■ TASK GOAL ■
Every line with the string "factor" must be copied from the entries below.

Records contained in a dataset
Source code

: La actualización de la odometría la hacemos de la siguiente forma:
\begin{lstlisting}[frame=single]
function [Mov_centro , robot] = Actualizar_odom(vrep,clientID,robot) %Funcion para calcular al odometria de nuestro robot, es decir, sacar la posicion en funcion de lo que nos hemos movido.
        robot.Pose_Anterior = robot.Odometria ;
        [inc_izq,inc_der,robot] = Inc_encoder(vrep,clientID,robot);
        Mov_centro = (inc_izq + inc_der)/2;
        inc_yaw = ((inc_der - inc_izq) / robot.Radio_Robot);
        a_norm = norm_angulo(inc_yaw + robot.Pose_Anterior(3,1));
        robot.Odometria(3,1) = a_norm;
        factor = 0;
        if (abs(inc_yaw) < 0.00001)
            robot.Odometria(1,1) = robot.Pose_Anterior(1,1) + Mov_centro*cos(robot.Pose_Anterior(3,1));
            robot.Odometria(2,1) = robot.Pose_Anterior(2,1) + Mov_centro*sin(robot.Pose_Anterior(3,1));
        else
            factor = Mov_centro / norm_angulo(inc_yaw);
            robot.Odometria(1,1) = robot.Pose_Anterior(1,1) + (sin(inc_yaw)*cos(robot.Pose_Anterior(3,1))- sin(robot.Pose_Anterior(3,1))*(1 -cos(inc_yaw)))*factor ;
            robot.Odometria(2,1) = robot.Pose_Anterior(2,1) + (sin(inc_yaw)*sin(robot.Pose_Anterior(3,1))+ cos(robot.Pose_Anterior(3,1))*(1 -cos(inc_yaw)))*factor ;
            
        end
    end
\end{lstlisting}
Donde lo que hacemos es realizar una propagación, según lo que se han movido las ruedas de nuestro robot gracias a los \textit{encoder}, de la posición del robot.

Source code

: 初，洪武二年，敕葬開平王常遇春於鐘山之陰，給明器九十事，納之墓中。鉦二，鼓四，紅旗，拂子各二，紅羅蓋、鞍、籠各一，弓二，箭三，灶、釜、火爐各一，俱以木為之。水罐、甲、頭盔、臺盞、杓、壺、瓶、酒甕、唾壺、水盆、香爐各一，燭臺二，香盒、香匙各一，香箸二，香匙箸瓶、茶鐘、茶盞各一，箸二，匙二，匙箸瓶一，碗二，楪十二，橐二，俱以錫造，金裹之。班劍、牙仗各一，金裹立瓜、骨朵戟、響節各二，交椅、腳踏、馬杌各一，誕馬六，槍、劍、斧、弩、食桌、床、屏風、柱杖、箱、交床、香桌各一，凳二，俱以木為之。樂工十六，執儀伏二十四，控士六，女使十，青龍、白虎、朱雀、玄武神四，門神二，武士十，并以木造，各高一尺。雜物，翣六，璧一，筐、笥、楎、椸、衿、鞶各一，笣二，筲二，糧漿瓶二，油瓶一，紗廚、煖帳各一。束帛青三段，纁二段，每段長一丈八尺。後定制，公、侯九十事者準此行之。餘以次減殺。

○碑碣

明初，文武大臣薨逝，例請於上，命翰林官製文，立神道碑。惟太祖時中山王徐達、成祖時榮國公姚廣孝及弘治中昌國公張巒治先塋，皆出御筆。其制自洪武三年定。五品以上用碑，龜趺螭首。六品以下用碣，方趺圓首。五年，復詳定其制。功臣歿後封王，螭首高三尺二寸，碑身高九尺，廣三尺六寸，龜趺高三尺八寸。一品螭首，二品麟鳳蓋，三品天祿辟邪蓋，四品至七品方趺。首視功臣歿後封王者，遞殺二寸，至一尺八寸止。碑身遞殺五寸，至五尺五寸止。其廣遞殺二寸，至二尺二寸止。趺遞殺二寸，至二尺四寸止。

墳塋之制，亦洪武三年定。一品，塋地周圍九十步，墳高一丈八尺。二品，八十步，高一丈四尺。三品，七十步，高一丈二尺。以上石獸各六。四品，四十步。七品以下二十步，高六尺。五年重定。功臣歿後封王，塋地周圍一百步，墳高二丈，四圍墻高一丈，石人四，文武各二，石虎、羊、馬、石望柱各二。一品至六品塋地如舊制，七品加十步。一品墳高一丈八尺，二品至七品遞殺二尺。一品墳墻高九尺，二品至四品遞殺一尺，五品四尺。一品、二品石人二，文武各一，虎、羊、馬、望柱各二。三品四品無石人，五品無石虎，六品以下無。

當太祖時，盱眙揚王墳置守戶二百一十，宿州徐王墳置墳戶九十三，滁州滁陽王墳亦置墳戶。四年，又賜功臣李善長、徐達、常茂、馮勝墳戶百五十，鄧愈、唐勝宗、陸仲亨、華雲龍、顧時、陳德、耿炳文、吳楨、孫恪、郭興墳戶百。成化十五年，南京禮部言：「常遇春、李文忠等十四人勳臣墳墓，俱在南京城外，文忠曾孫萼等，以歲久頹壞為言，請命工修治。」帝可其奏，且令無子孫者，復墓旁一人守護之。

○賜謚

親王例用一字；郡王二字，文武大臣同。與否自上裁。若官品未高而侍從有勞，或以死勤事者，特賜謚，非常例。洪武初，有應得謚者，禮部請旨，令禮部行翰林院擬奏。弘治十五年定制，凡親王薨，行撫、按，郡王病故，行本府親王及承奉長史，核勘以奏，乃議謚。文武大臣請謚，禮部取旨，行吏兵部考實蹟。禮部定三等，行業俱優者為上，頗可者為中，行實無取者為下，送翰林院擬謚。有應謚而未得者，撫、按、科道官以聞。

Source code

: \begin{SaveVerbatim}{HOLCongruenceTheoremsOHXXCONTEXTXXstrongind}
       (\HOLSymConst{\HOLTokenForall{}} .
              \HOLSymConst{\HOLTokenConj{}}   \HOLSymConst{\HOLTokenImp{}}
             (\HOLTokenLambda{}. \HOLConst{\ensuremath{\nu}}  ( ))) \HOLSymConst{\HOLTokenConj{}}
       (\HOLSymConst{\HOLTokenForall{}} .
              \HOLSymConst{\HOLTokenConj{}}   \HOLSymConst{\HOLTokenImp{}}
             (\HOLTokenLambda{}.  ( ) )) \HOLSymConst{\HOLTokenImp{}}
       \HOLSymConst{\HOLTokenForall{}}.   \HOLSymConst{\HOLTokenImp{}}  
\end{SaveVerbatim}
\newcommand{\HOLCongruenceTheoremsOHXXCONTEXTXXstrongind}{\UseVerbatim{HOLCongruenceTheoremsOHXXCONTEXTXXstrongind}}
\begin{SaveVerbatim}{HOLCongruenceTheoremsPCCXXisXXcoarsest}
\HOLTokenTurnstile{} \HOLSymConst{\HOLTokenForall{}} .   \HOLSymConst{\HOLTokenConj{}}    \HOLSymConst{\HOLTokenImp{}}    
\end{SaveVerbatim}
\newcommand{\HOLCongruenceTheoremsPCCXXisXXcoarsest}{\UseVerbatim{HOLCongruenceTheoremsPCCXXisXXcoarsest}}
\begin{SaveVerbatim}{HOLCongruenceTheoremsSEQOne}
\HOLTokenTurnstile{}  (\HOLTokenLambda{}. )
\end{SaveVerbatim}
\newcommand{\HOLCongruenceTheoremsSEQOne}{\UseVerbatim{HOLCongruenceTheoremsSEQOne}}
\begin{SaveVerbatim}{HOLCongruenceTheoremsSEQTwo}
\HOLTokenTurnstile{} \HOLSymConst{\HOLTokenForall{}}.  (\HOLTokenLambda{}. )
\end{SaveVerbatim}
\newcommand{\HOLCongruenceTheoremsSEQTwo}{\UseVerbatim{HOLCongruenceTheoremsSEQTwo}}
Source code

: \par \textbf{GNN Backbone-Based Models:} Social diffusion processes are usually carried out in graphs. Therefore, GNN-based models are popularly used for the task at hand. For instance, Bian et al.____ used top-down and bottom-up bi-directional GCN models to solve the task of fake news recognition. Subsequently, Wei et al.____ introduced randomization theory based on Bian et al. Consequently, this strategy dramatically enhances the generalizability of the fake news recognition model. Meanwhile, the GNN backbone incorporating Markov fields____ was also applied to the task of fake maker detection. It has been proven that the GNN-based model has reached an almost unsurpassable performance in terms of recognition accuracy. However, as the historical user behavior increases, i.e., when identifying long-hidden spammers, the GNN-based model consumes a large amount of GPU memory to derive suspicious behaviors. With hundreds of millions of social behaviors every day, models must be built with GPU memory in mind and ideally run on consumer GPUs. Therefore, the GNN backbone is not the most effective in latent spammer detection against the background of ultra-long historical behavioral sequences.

■ ANSWER TO THE PROBLEM ■
        factor = 0;
            factor = Mov_centro / norm_angulo(inc_yaw);
            robot.Odometria(1,1) = robot.Pose_Anterior(1,1) + (sin(inc_yaw)*cos(robot.Pose_Anterior(3,1))- sin(robot.Pose_Anterior(3,1))*(1 -cos(inc_yaw)))*factor ;
            robot.Odometria(2,1) = robot.Pose_Anterior(2,1) + (sin(inc_yaw)*sin(robot.Pose_Anterior(3,1))+ cos(robot.Pose_Anterior(3,1))*(1 -cos(inc_yaw)))*factor ;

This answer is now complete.